Love is the firewood you carry before the pot boils.
Q & A — Understanding the Tradition, the Problem, and the Way Forward
Q1. Why was it taboo for the bereaved to cook?
A: Because mourning weakens the spirit. Cooking is labour.
The community steps in so the family can rest and process the loss.
Q2. Why did people always bring goods to a funeral?
A: Because death is sudden and costly.
Traditional communities knew this and cushioned each other.
Q3. Has modern culture completely lost this?
A: Not completely but urban life has diluted communal responsibility.
People arrive expecting food, not offering support.
Q4. What is the minimum someone should bring?
A: Anything no contribution is too small:
$2, firewood, vegetables, labour, transport.
It’s the spirit that matters.
Q5. Should this tradition be brought back?
A: Yes urgently.
Modern funerals are financially exhausting, and communities must restore collective responsibility.
Q6. Why do people give money at weddings but not funerals?
A: Weddings are celebrations and people want to be seen.
Funerals are sad but real love must include sadness, not just joy.

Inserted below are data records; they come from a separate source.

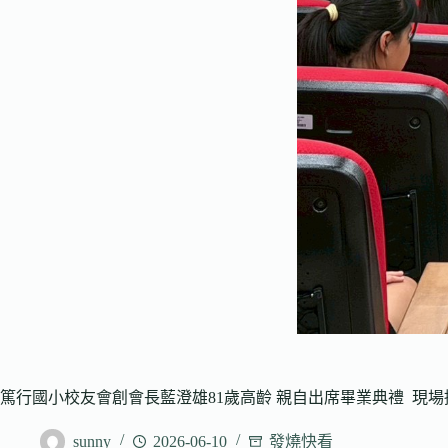
篤行國小校友會創會長藍澄雄81歲高齡 親自出席畢業典禮 現
sunny
2026-06-10
發燒快看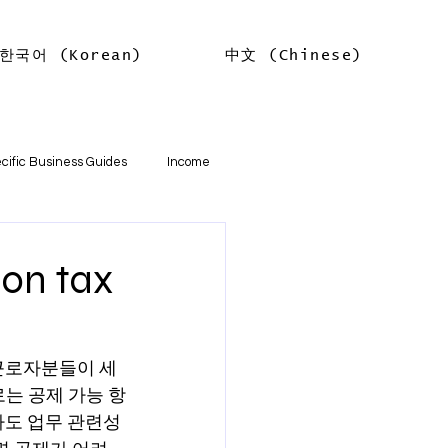
한국어 (Korean)
中文 (Chinese)
Log In
cific Business Guides
Income
lth
Tax Offsets
n tax
ations
 근로자분들이 세
는 공제 가능 항
기본
소득
임대차 소득
라도 업무 관련성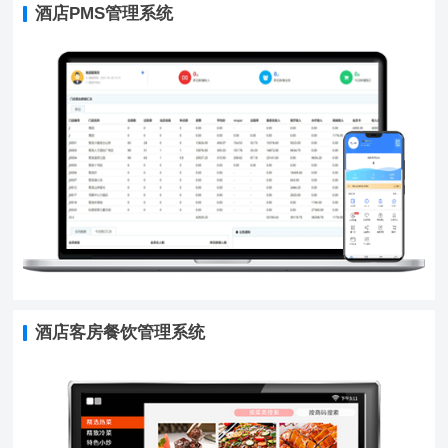
酒店PMS管理系统
酒店客房餐饮管理系统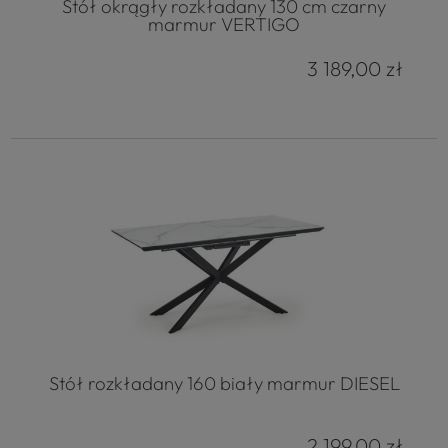
Stół okrągły rozkładany 130 cm czarny
marmur VERTIGO
3 189,00 zł
Stół rozkładany 160 biały marmur DIESEL
2 199,00 zł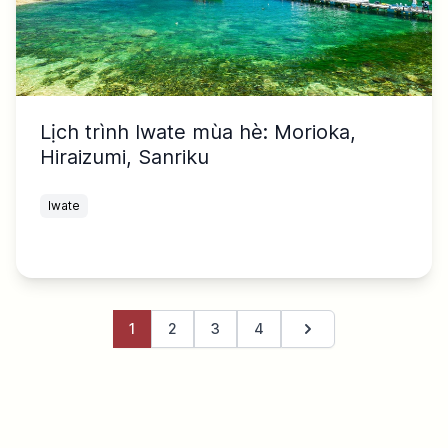
Lịch trình Iwate mùa hè: Morioka,
Hiraizumi, Sanriku
Iwate
1
2
3
4
Trang tiếp theo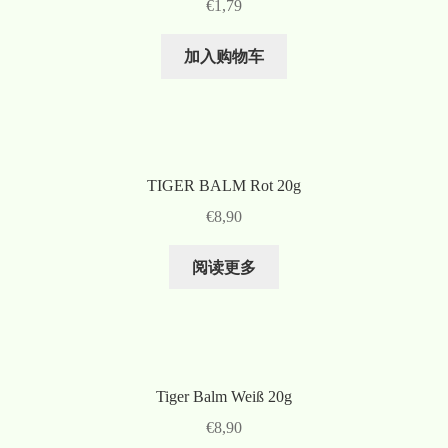
€
1,79
加入购物车
TIGER BALM Rot 20g
€
8,90
阅读更多
Tiger Balm Weiß 20g
€
8,90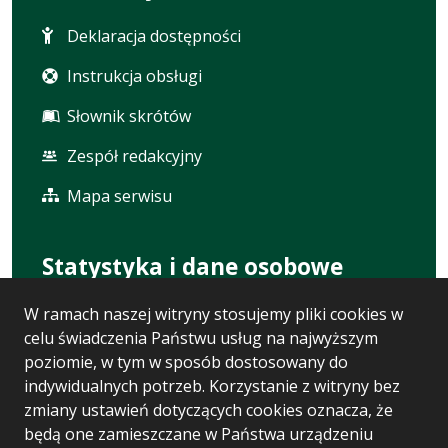
Deklaracja dostępności
Instrukcja obsługi
Słownik skrótów
Zespół redakcyjny
Mapa serwisu
Statystyka i dane osobowe
W ramach naszej witryny stosujemy pliki cookies w
Statystyki oglądalności
celu świadczenia Państwu usług na najwyższym
Ostatnio dodane
poziomie, w tym w sposób dostosowany do
indywidualnych potrzeb. Korzystanie z witryny bez
Polityka prywatności
zmiany ustawień dotyczących cookies oznacza, że
będą one zamieszczane w Państwa urządzeniu
RODO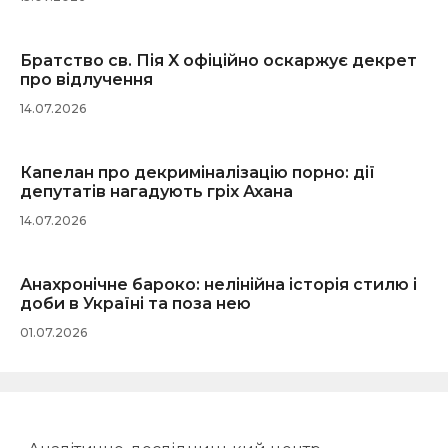
Братство св. Пія X офіційно оскаржує декрет
про відлучення
14.07.2026
Капелан про декриміналізацію порно: дії
депутатів нагадують гріх Ахана
14.07.2026
Анахронічне бароко: нелінійна історія стилю і
доби в Україні та поза нею
01.07.2026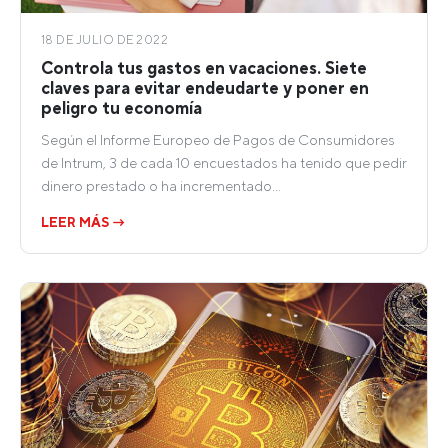
18 DE JULIO DE 2022
Controla tus gastos en vacaciones. Siete
claves para evitar endeudarte y poner en
peligro tu economía
Según el Informe Europeo de Pagos de Consumidores
de Intrum, 3 de cada 10 encuestados ha tenido que pedir
dinero prestado o ha incrementado…
LEER MÁS →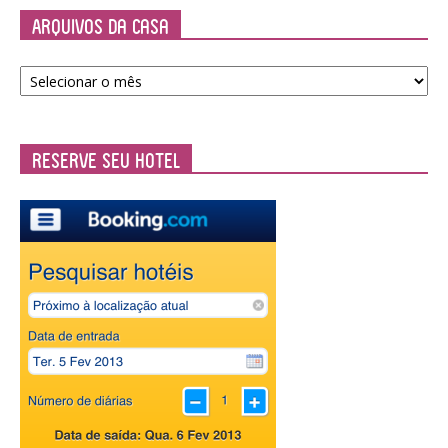
Arquivos da Casa
Arquivos
da
Casa
Reserve seu Hotel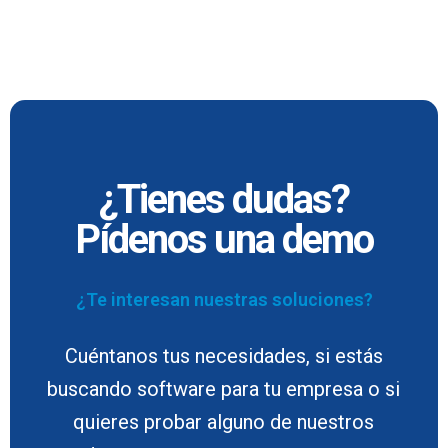
¿Tienes dudas?
Pídenos una demo
¿Te interesan nuestras soluciones?
Cuéntanos tus necesidades, si estás
buscando software para tu empresa o si
quieres probar alguno de nuestros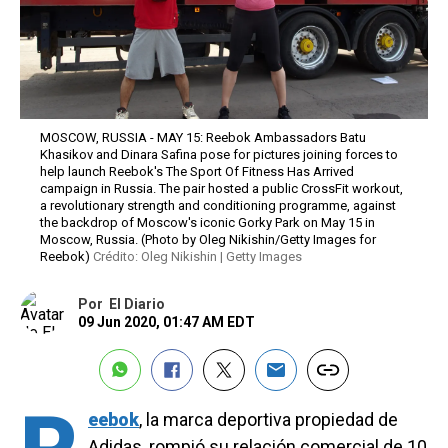
MOSCOW, RUSSIA - MAY 15: Reebok Ambassadors Batu
Khasikov and Dinara Safina pose for pictures joining forces to
help launch Reebok's The Sport Of Fitness Has Arrived
campaign in Russia. The pair hosted a public CrossFit workout,
a revolutionary strength and conditioning programme, against
the backdrop of Moscow's iconic Gorky Park on May 15 in
Moscow, Russia. (Photo by Oleg Nikishin/Getty Images for
Reebok)
Crédito: Oleg Nikishin | Getty Images
Por
El Diario
09 Jun 2020, 01:47 AM EDT
eebok
, la marca deportiva propiedad de
Adidas, rompió su relación comercial de 10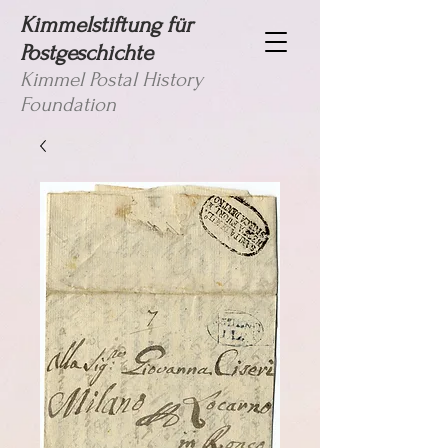
Kimmelstiftung für
Postgeschichte
Kimmel Postal History
Foundation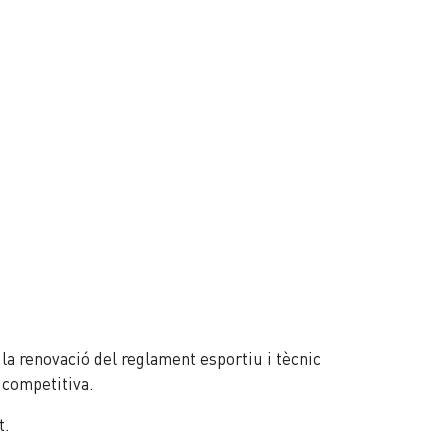
la renovació del reglament esportiu i tècnic
 competitiva.
t.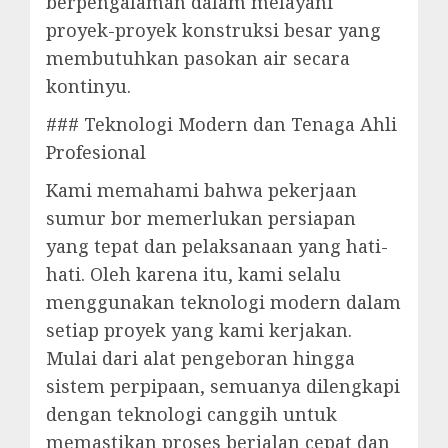
berpengalaman dalam melayani
proyek-proyek konstruksi besar yang
membutuhkan pasokan air secara
kontinyu.
### Teknologi Modern dan Tenaga Ahli
Profesional
Kami memahami bahwa pekerjaan
sumur bor memerlukan persiapan
yang tepat dan pelaksanaan yang hati-
hati. Oleh karena itu, kami selalu
menggunakan teknologi modern dalam
setiap proyek yang kami kerjakan.
Mulai dari alat pengeboran hingga
sistem perpipaan, semuanya dilengkapi
dengan teknologi canggih untuk
memastikan proses berjalan cepat dan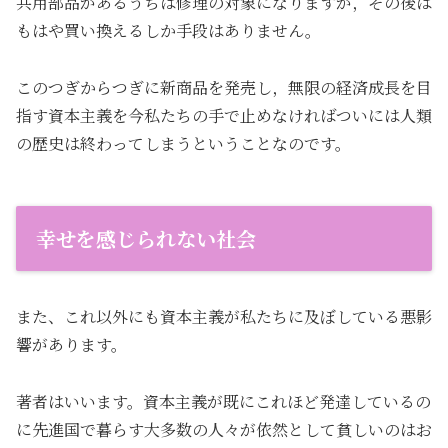
共用部品があるうちは修理の対象になりますが，その後は
もはや買い換えるしか手段はありません。
このつぎからつぎに新商品を発売し，無限の経済成長を目
指す資本主義を今私たちの手で止めなければついには人類
の歴史は終わってしまうということなのです。
幸せを感じられない社会
また、これ以外にも資本主義が私たちに及ぼしている悪影
響があります。
著者はいいます。資本主義が既にこれほど発達しているの
に先進国で暮らす大多数の人々が依然として貧しいのはお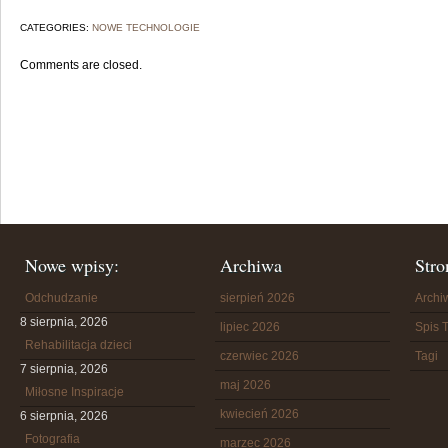
CATEGORIES:
NOWE TECHNOLOGIE
Comments are closed.
Nowe wpisy:
Archiwa
Stro
Odchudzanie
sierpień 2026
Arch
8 sierpnia, 2026
lipiec 2026
Spis T
Rehabilitacja dzieci
czerwiec 2026
Tagi
7 sierpnia, 2026
maj 2026
Miłosne Inspiracje
kwiecień 2026
6 sierpnia, 2026
Fotografia
marzec 2026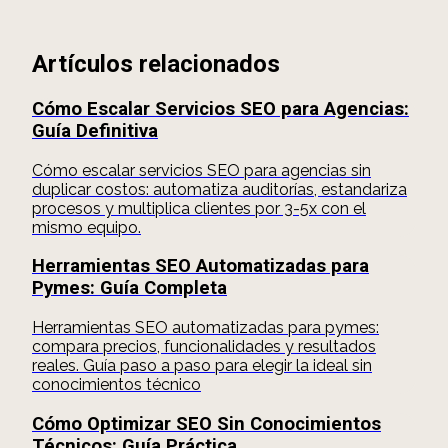
Artículos relacionados
Cómo Escalar Servicios SEO para Agencias:
Guía Definitiva
Cómo escalar servicios SEO para agencias sin
duplicar costos: automatiza auditorías, estandariza
procesos y multiplica clientes por 3-5x con el
mismo equipo.
Herramientas SEO Automatizadas para
Pymes: Guía Completa
Herramientas SEO automatizadas para pymes:
compara precios, funcionalidades y resultados
reales. Guía paso a paso para elegir la ideal sin
conocimientos técnico
Cómo Optimizar SEO Sin Conocimientos
Técnicos: Guía Práctica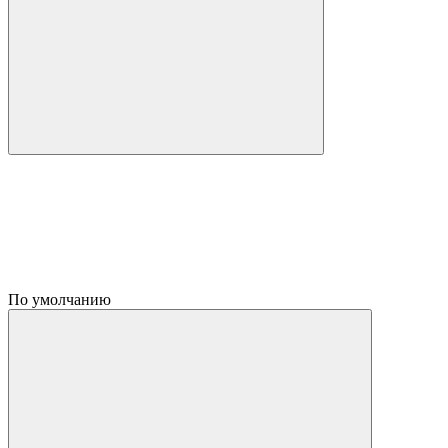
По умолчанию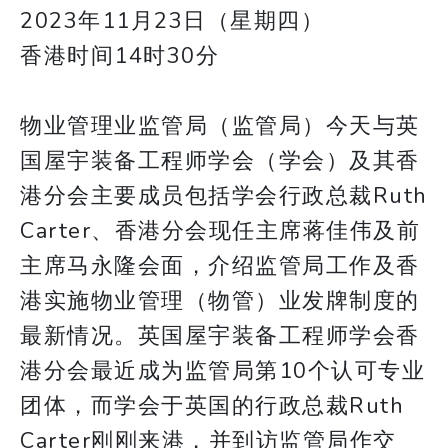
2023年11月23日（星期四）
香港时间14时30分
物业管理业监管局（监管局）今天与英
国屋宇装备工程师学会（学会）及其香
港分会主要成员包括学会行政总裁Ruth
Carter、香港分会现任主席蒋佳伟及前
主席马永隆会面，介绍监管局工作及香
港实施物业管理（物管）业发牌制度的
最新情况。英国屋宇装备工程师学会香
港分会最近成为监管局第10个认可专业
团体，而学会于英国的行政总裁Ruth
Carter刚刚来港，并到访监管局作交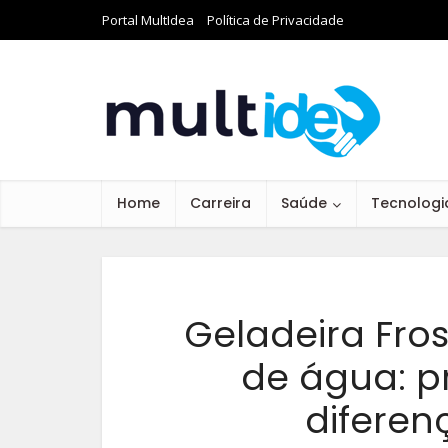
Portal MultIdea
Política de Privacidade
Home
Carreira
Saúde
Tecnologi
Geladeira Fro
de água: p
diferen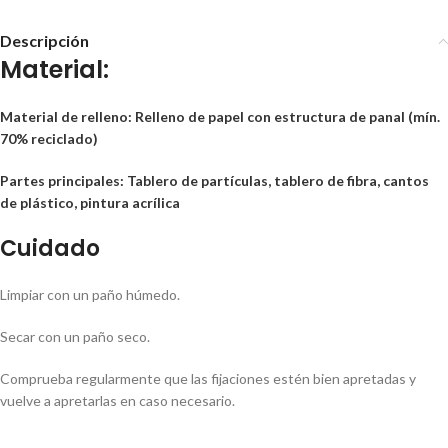
Descripción
Material:
Material de relleno:
Relleno de papel con estructura de panal (mín.
70% reciclado)
Partes principales:
Tablero de partículas, tablero de fibra, cantos
de plástico, pintura acrílica
Cuidado
Limpiar con un paño húmedo.
Secar con un paño seco.
Comprueba regularmente que las fijaciones estén bien apretadas y
vuelve a apretarlas en caso necesario.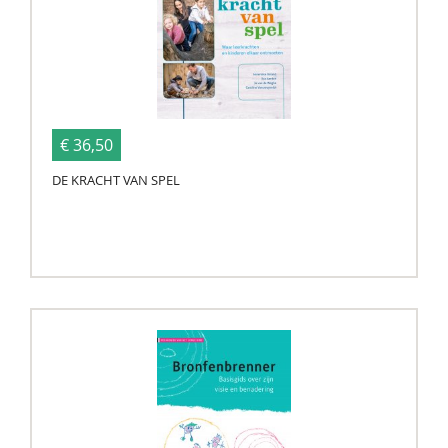
€ 36,50
DE KRACHT VAN SPEL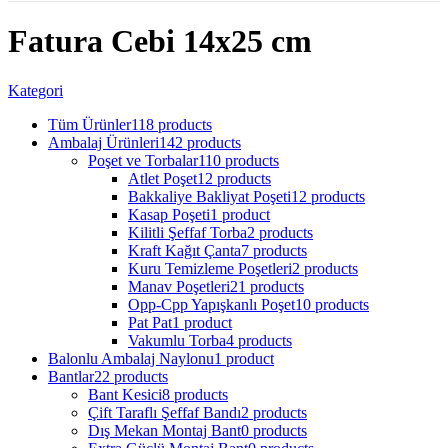
Fatura Cebi 14x25 cm
Kategori
Tüm Ürünler
118 products
Ambalaj Ürünleri
142 products
Poşet ve Torbalar
110 products
Atlet Poşet
12 products
Bakkaliye Bakliyat Poşeti
12 products
Kasap Poşeti
1 product
Kilitli Şeffaf Torba
2 products
Kraft Kağıt Çanta
7 products
Kuru Temizleme Poşetleri
2 products
Manav Poşetleri
21 products
Opp-Cpp Yapışkanlı Poşet
10 products
Pat Pat
1 product
Vakumlu Torba
4 products
Balonlu Ambalaj Naylonu
1 product
Bantlar
22 products
Bant Kesici
8 products
Çift Taraflı Şeffaf Bandı
2 products
Dış Mekan Montaj Bant
0 products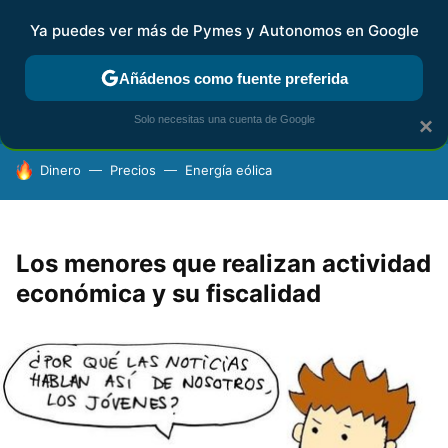
Ya puedes ver más de Pymes y Autonomos en Google
FISCALIDAD Y CONTABILIDAD
KIT DIGITAL
RENTA
AG
Añádenos como fuente preferida
Solo necesitas una cuenta de Google
×
HOY SE HABLA DE
Dinero
Precios
Energía eólica
Los menores que realizan actividad
económica y su fiscalidad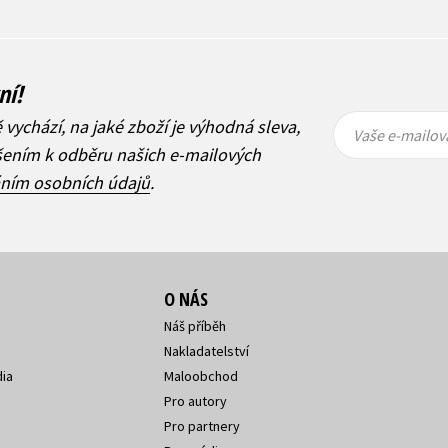
ní!
Vaše e-
Vaše e-
ě vychází, na jaké zboží je výhodná sleva,
mailová
mailová
Vaše e-mailov
adresa
adresa
ášením k odběru našich e-mailových
áním osobních údajů
.
O NÁS
Náš příběh
Nakladatelství
ia
Maloobchod
Pro autory
Pro partnery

Q7. What is the cultural principle behind funeral contributions?
A: “Rufu harutambirwi nemaoko asina chinhu.”
You don’t meet death with empty hands.
Q8. What practical steps can families take?
A:
• Set up a funeral committee
• Use WhatsApp groups responsibly
• Create contribution lists
• Assign clear roles: water, firewood, cooking, transport, security
• Budget transparently
• Involve neighbours, church groups, workplaces
Conclusion — The New Covenant of Compassion
A community that eats at your funeral must have fed you when you were dying.
Let us return to the culture of:
• carrying something,
• doing something,
• giving something,
• supporting something.
Because tomorrow, the coffin may be in our own yard and we will need the same compassion we gave.